Southern Double-Collared Sunbird

On the Reserve, Aloe ferox (Bitter Aloe) and Aloe pluridens (French Aloe) are currently both flowering with long inflorescent spikes densely covered in brilliant flowers. Aloes have been used for jams and ‘living fences’ but are better known for their medicinal value and health benefits. Skin care, purgative and dietary products are commonly found in any Pharmacy stocking natural options.

As Aloes are easily propagated – why not grow one in your own garden and help boost a bee, Sunbird or other species with a winter treat of delicious nectar or a juicy insect!
Photo Credit: Chris Ovens

Red-Throated Wryneck

The Red-throated Wryneck has a height of 20 cms and weighs around 55 gms. The head is coloured brown while the bill is coloured grey. The Jynx ruficollis has a brown coloured throat, olive legs and a brown coloured back. The eyes are brown.

This bird forages for food on the ground.  The Red-throated Wryneck is usually seen hunting for food within the tree foliage (as seen in the photo captured below while walking about in the Sibuya Game Reserve).  This bird eats insects such as butterflies, bees, wasps, locusts and ants. These invertebrates are usually hawked aerially, killed and then eaten.

 

 

With a juicy grub in its beak, a Red-Throated Wryneck peeps out of a hole in a rotten tree-trunk. This is a close relation of the Woodpecker family.

With a juicy grub in its beak, a Red-Throated Wryneck peeps out of a hole in a rotten tree-trunk.

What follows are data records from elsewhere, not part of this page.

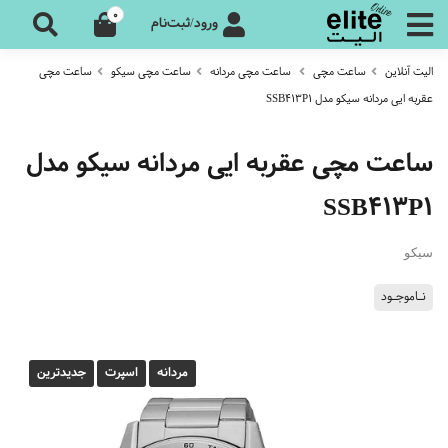
0
ورود/ثبت‌نام
الیت آنلاین
ساعت مچی
ساعت مچی مردانه
ساعت مچی سیکو
ساعت مچی
عقربه ایی مردانه سیکو مدل SSB413P1
ساعت مچی عقربه ایی مردانه سیکو مدل
SSB413P1
سیکو
نـاموجـود
مردانه
اسپرت
جدیدترین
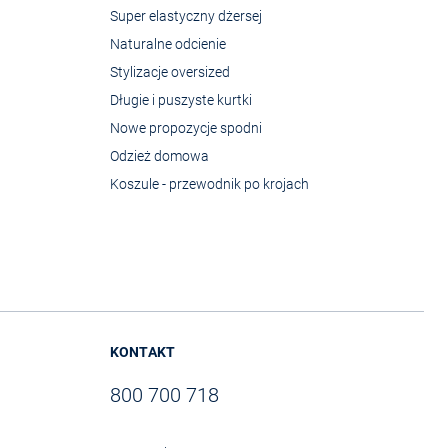
Super elastyczny dżersej
Naturalne odcienie
Stylizacje oversized
Długie i puszyste kurtki
Nowe propozycje spodni
Odzież domowa
Koszule - przewodnik po krojach
KONTAKT
800 700 718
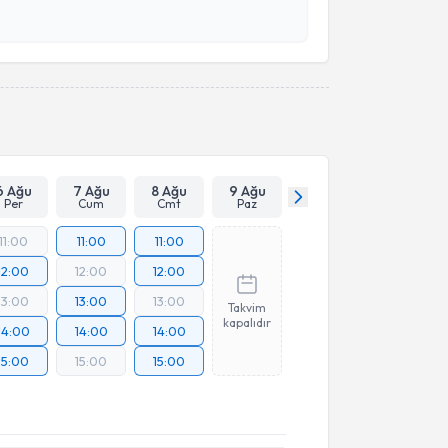
 ve kişisel verilerimin belirtilen kapsamda
esini kabul ediyorum.
Takvim Talebini Gönder
6 Ağu
7 Ağu
8 Ağu
9 Ağu
Per
Cum
Cmt
Paz
11:00
11:00
11:00
12:00
12:00
12:00
13:00
13:00
13:00
Takvim
kapalıdır
14:00
14:00
14:00
15:00
15:00
15:00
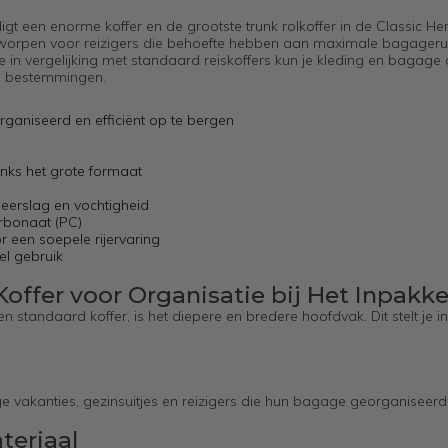
t een enorme koffer en de grootste trunk rolkoffer in de Classic He
s ontworpen voor reizigers die behoefte hebben aan maximale bagageru
e in vergelijking met standaard reiskoffers kun je kleding en bagage
re bestemmingen.
rganiseerd en efficiënt op te bergen
nks het grote formaat
erslag en vochtigheid
rbonaat (PC)
r een soepele rijervaring
el gebruik
offer voor Organisatie bij Het Inpakk
n standaard koffer, is het diepere en bredere hoofdvak. Dit stelt je i
ge vakanties, gezinsuitjes en reizigers die hun bagage georganiseerd
teriaal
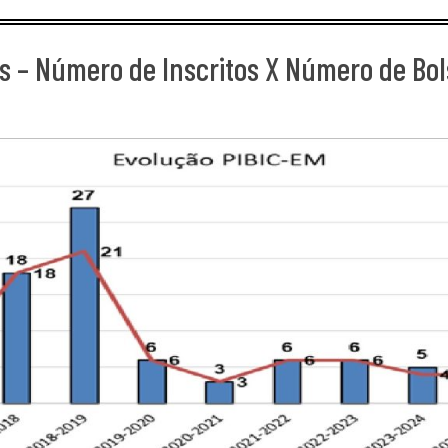
s – Número de Inscritos X Número de Bo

This is a close relation of the Woodpecker family.

Red-throated Wryneck Jynx ruficollis is an ant-eating specialist with adaptations to assist in the mopping up of large numbers of Hymenoptera (Ant) prey.  Capable of holding hundreds of ants or ant larvae in each beakful, it is impossible for these birds to control all subsequent movement of prey, resulting in ants crawling around the birds beak and head when delivering food to the chicks.

African Pygmy-kingfisher

Distribution and habitat

The African Pygmy-kingfisher is widespread across sub-Saharan Africa, absent only from parts of East Africa and southern Africa. Within southern Africa it occurs in the Caprivi Strip (Namibia), Botswana, Zimbabwe, central and southern Mozambique and eastern South Africa (including Sibuya Game Reserve). It generally prefers savanna, riverine forest, coastal bush, plantations and gardens.

Migrations

Intra-African breeding migrant, arriving in southern Africa in the period from September-October. Once the breeding season is over (around March), the juveniles and adults migrate back to other parts of Africa.

Diet

Unlike many other Alcedinid kingfishers it rarely eats fish, but rather feeds mainly on insects, occasionally supplemented with small vertebrates. It usually hunts by sitting on a perch, trying to locate prey. Once it locates something it dives to the ground, picking up the prey item before returning to its perch.

Breeding

It nests in burrows dug into an earthen banks, such as a erosion gullies, stream banks, termite mounds, trenches and pits. Egg-laying season peaks from October-December. It lays 3-6 eggs, which are incubated by both sexes for roughly 18 days (recorded in captivity) The chicks stay in the nest for about 18 days (recorded in captivity), after which they rapidly develop hunting skills, becoming fully independent soon after fledging.

The Giant Kingfisher

The giant kingfisher (Megaceryle maxima) is the largest kingfisher in Africa, where it is a resident breeding bird over most of the continent south of the Sahara Desert (including Sibuya Game Reserve) other than the arid southwest.

The giant kingfisher is 42–48 cm (16½-18⅞ inches) long, with a large crest and finely spotted white on black upperparts. The male has a chestnut breast band and otherwise white underparts with dark flank barring, and the female has a white-spotted black breast band and chestnut belly.

Breeding is from August to January, 3–5 eggs being laid in a riverbank tunnel.

There are two subspecies, M. m. maxima, found in open country, and M. m. gigantea in the rainforest. The forest race is darker, less spotted above, and more barred below than maxima, but the two forms intergrade along the forest edge zone.